Invention Title:

EMOTIVE TEXT-TO-SPEECH WITH AUTO DETECTION OF EMOTIONS

Publication number:

US20250201233

Publication date:

2025-06-19

Section:

Physics

Class:

G10L13/08

Inventors:

Arindrima Datta 🇺🇸 New York, NY, United States

Rakesh Narayan Iyer 🇺🇸 Mountain View, CA, United States

Assignee:

Google LLC 🇺🇸 Mountain View, CA, United States

Applicant:

Google LLC 🇺🇸 Mountain View, CA, United States

Smart overview of the Invention

The patent application outlines a process for enhancing text-to-speech (TTS) systems by integrating emotion detection capabilities. It begins with obtaining input text that represents a natural language response generated by an assistant language model (LLM) in a user conversation. This step is crucial for ensuring that the system can accurately interpret the user's intent and context.

A key feature of the system is its ability to predict the emotional state of the input text. This is achieved by processing the text through the assistant LLM, which is conditioned with an emotion detection task prompt. The output is an emotional state prediction that reflects the sentiment or feeling expressed in the natural language response.

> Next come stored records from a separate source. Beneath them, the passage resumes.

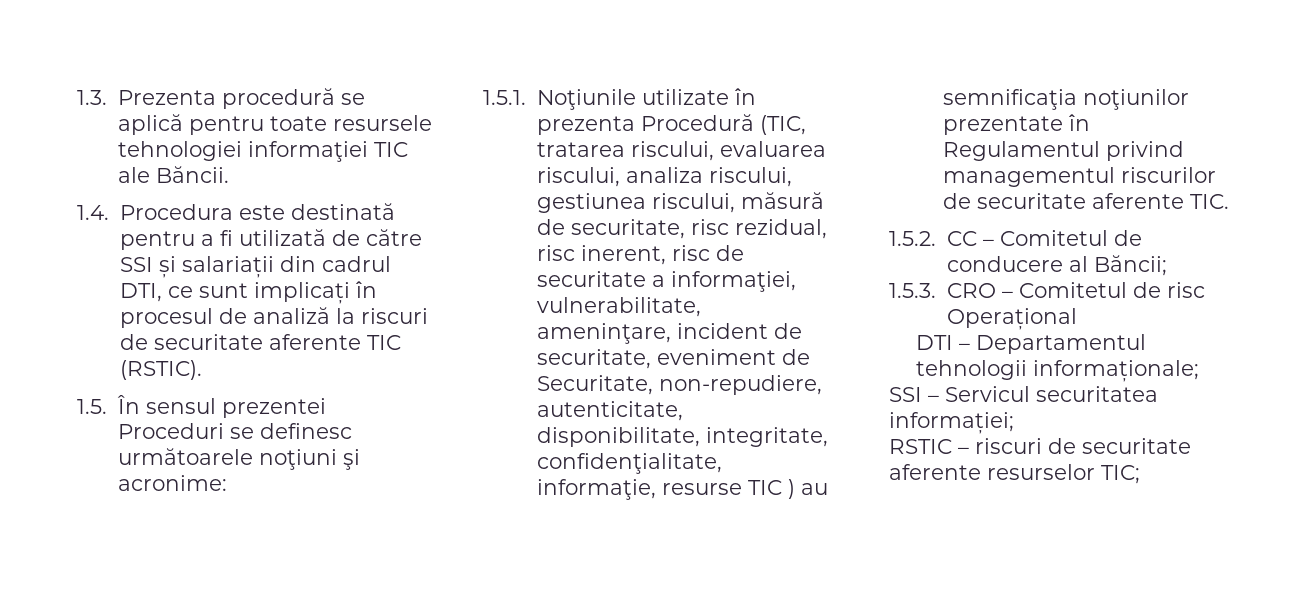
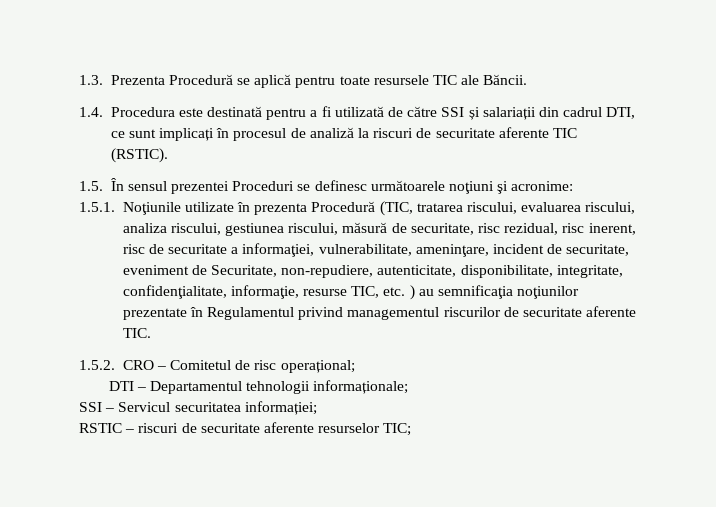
[221,88,335,109] procedură -> [168,74,233,85] Procedură
[117,141,368,162] tehnologiei informaţiei -> (429, 80) none
[747,480,782,495] TIC -> [351,286,406,298] TIC, etc.
[946,230,1142,246] [946,255,1167,276] [889,283,936,298] CC – Comitetul de conducere al Băncii; // 1.5.3. -> (115, 365) none
[946,308,1077,330] Operațional -> [280,360,355,373] operațional;

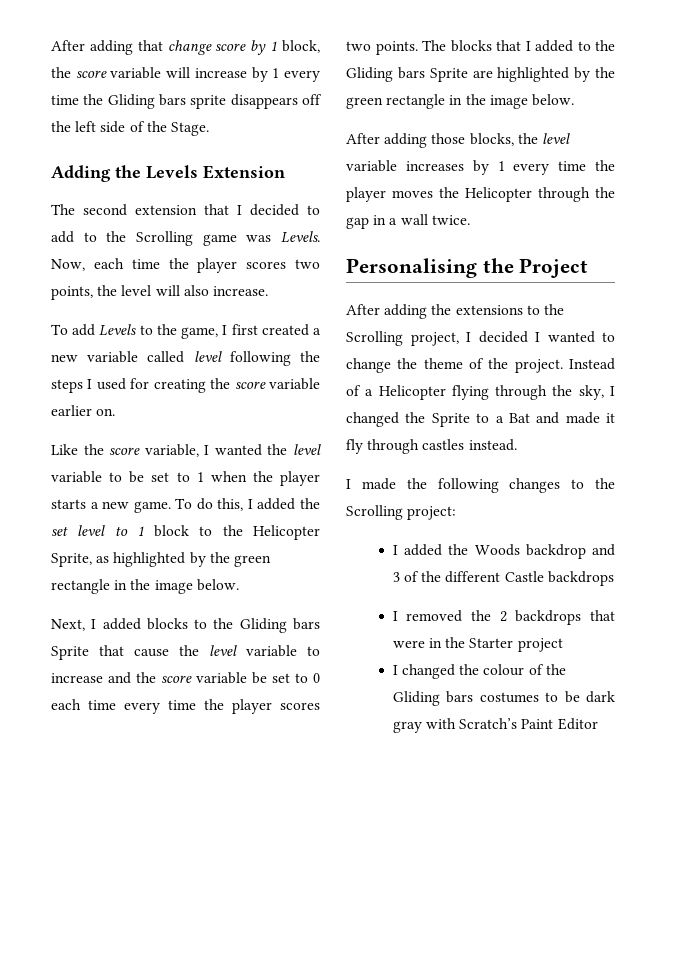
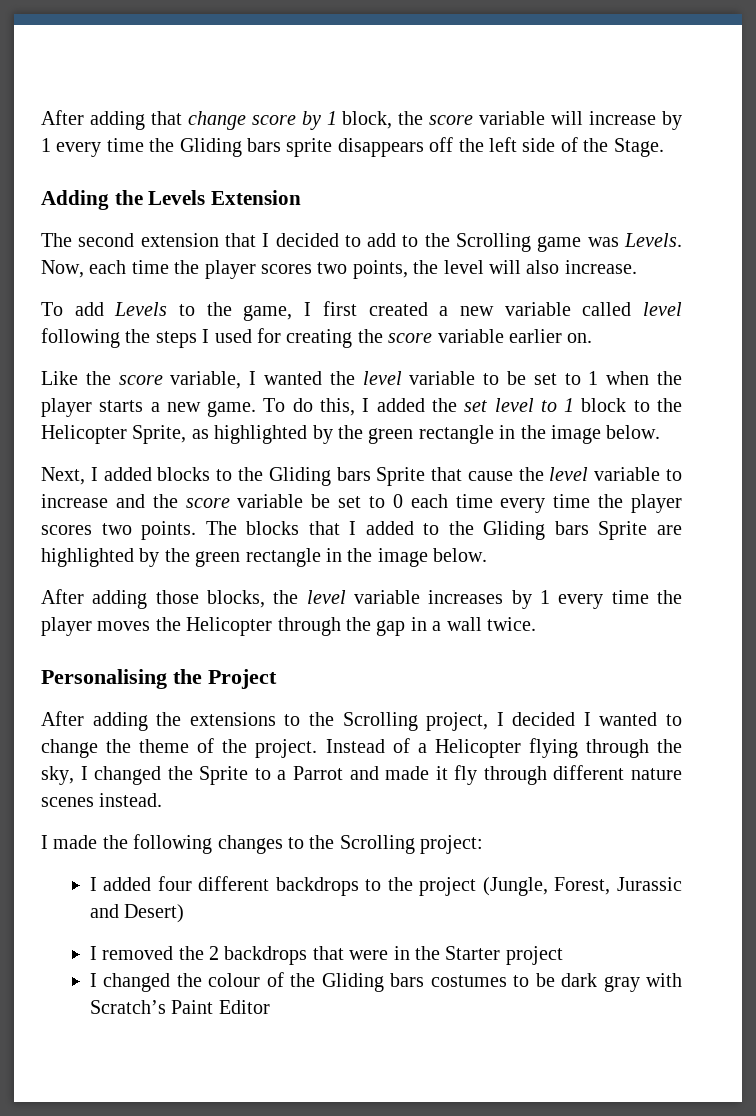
[508,413,530,423] Bat -> [293,766,344,780] Parrot
[422,439,465,450] castles -> [553,765,682,780] [41,797,94,807] different nature scenes
[448,544,615,559] [392,571,614,586] the Woods backdrop and 3 of the different Castle backdrops -> [157,876,682,896] [89,904,185,923] four different backdrops to the project (Jungle, Forest, Jurassic and Desert)

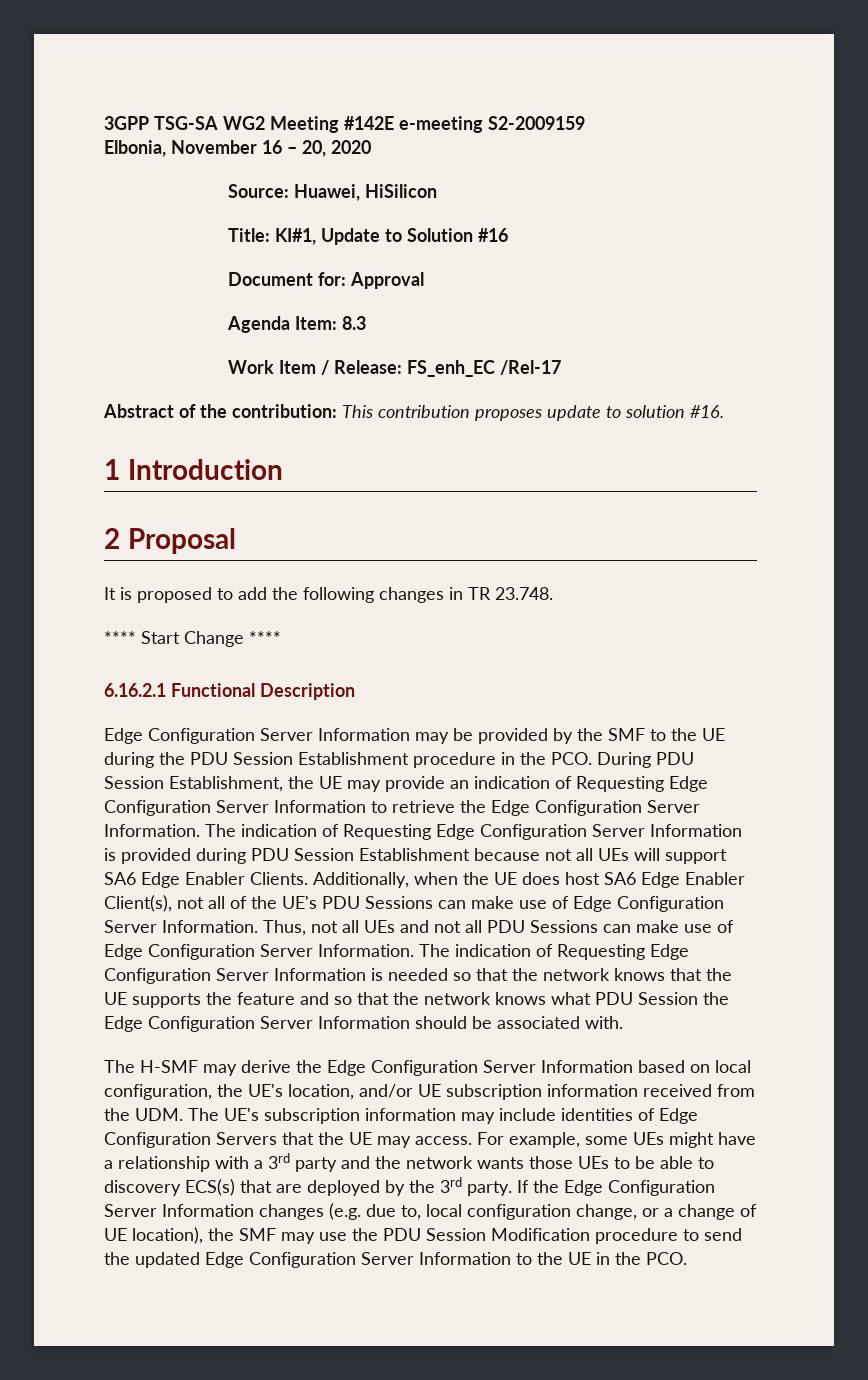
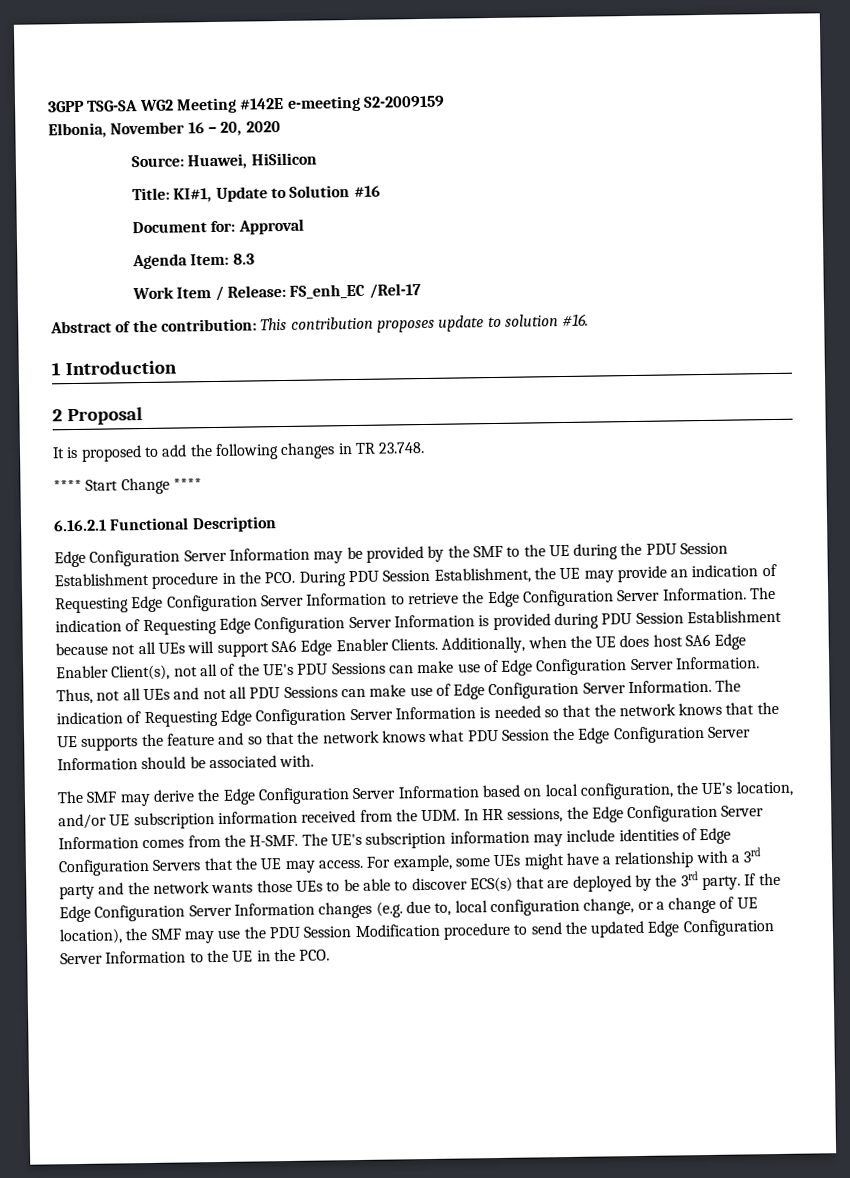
[140,1060,198,1073] H-SMF -> [86,791,118,803] SMF
(183, 1114) none -> [463,804,765,823] [58,834,299,850] In HR sessions, the Edge Configuration Server Information comes from the H-SMF.
[104,1180,181,1196] discovery -> [411,877,468,891] discover

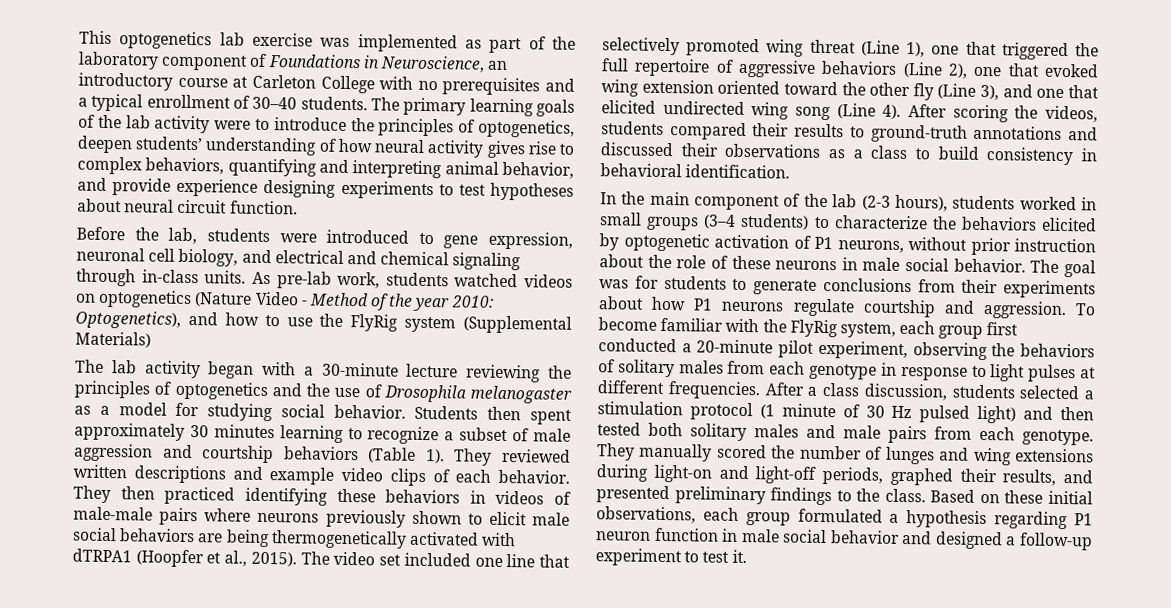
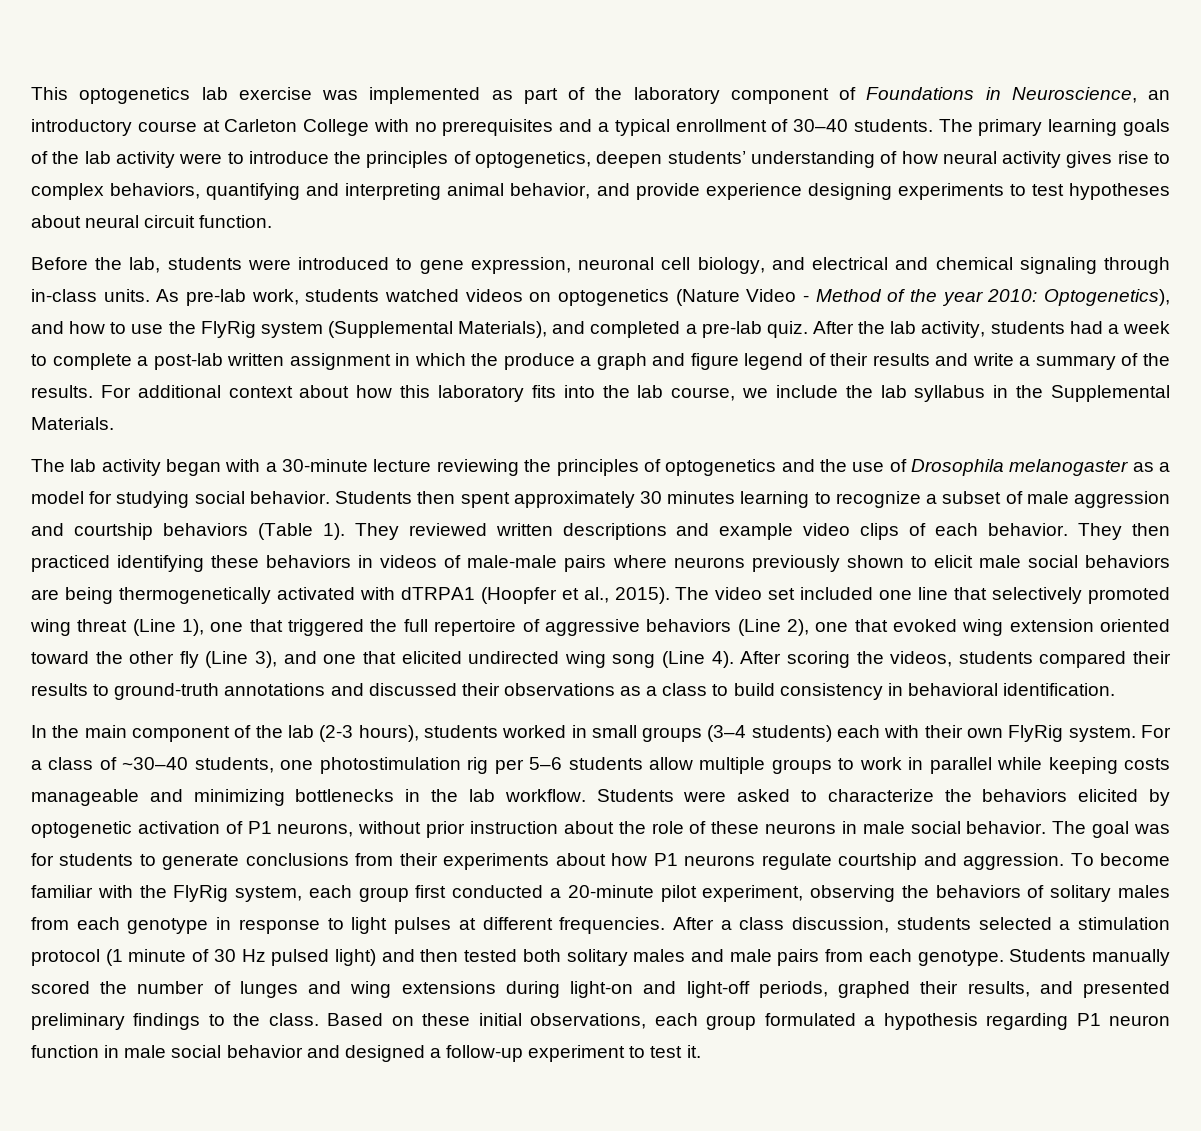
[75,331,151,348] Materials) -> [458,321,1170,338] [31,353,1170,370] [31,385,1171,402] [31,417,114,430] Materials), and completed a pre-lab quiz. After the lab activity, students had a week to complete a post-lab written assignment in which the produce a graph and figure legend of their results and write a summary of the results. For additional context about how this laboratory fits into the lab course, we include the lab syllabus in the Supplemental Materials.
(810, 221) none -> [837,725,1172,742] [31,757,1171,774] [31,789,791,806] each with their own FlyRig system. For a class of ~30–40 students, one photostimulation rig per 5–6 students allow multiple groups to work in parallel while keeping costs manageable and minimizing bottlenecks in the lab workflow. Students were asked
[597,443,635,461] They -> [1009,949,1087,962] Students

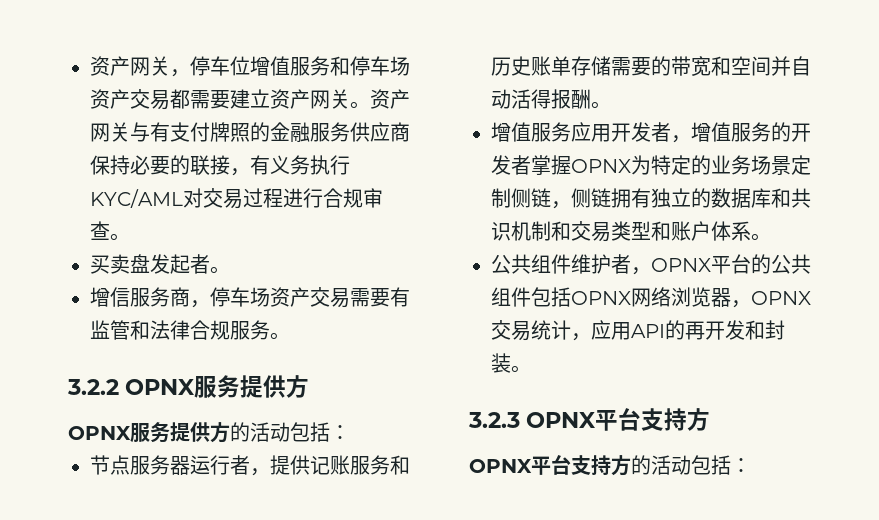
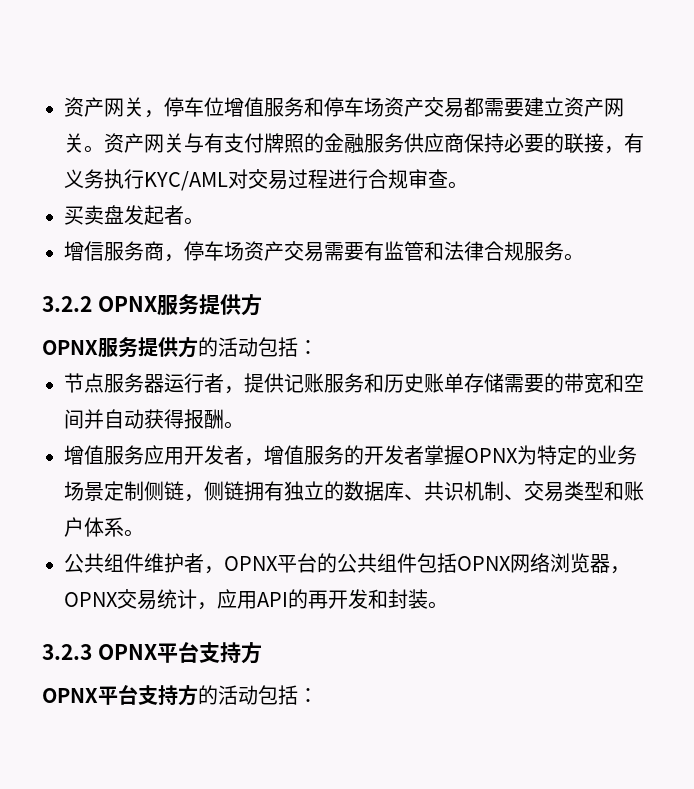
[511,89,531,109] 活 -> [144,409,164,429] 获
[771,188,791,208] 和 -> [404,494,424,500] 、
[551,221,571,241] 和 -> [504,494,524,500] 、

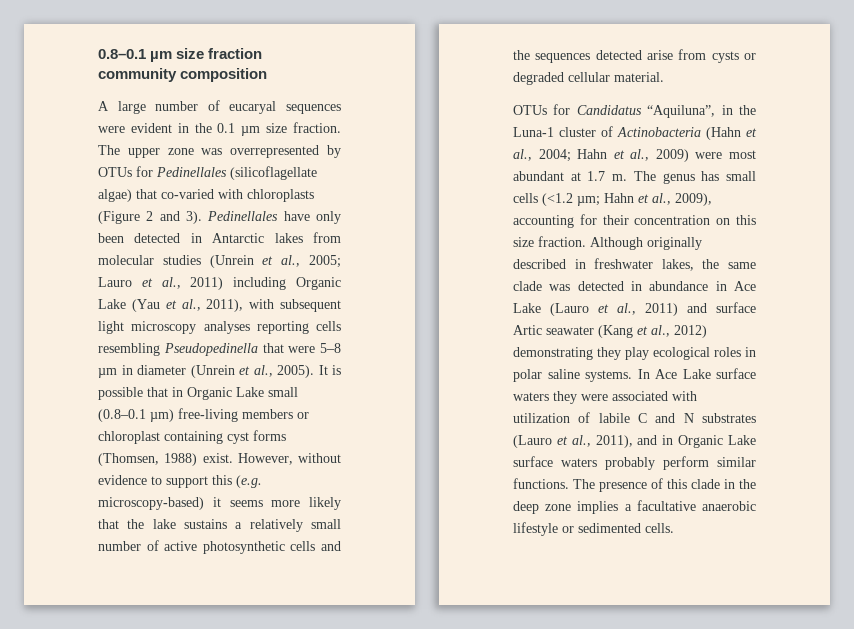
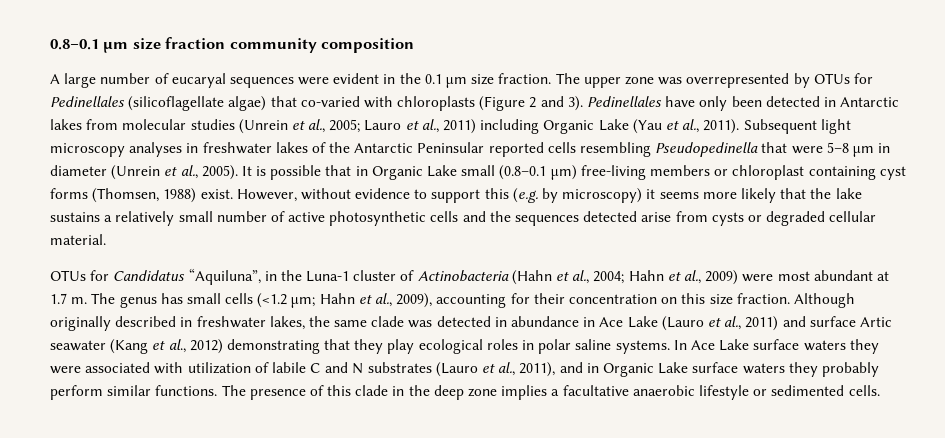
[206,299,341,312] [98,321,309,334] 2011), with subsequent light microscopy analyses reporting -> [703,119,851,134] [50,142,544,157] 2011). Subsequent light microscopy analyses in freshwater lakes of the Antarctic Peninsular reported
[98,497,204,510] microscopy-based) -> [542,188,643,203] by microscopy)
(593, 353) none -> [324,339,351,350] that
(597, 462) none -> [788,362,818,377] they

Once the emotional state is determined, an emotional embedding is created for the input text. This embedding serves as a bridge between the detected emotion and the TTS model, allowing for nuanced and contextually appropriate speech synthesis. The emotional embedding ensures that the synthesized speech mirrors the emotional tone intended by the original text.

The TTS model plays a critical role in transforming the input text and its associated emotional embedding into synthesized speech. By leveraging advanced speech synthesis techniques, the system generates speech that not only conveys linguistic content but also accurately reflects the predicted emotional state. This results in more engaging and human-like interactions.

In summary, this innovation enhances traditional TTS systems by incorporating emotion detection and synthesis, leading to more expressive and effective communication between users and AI assistants. By focusing on emotional context, it aims to improve user satisfaction and interaction quality in conversational AI applications.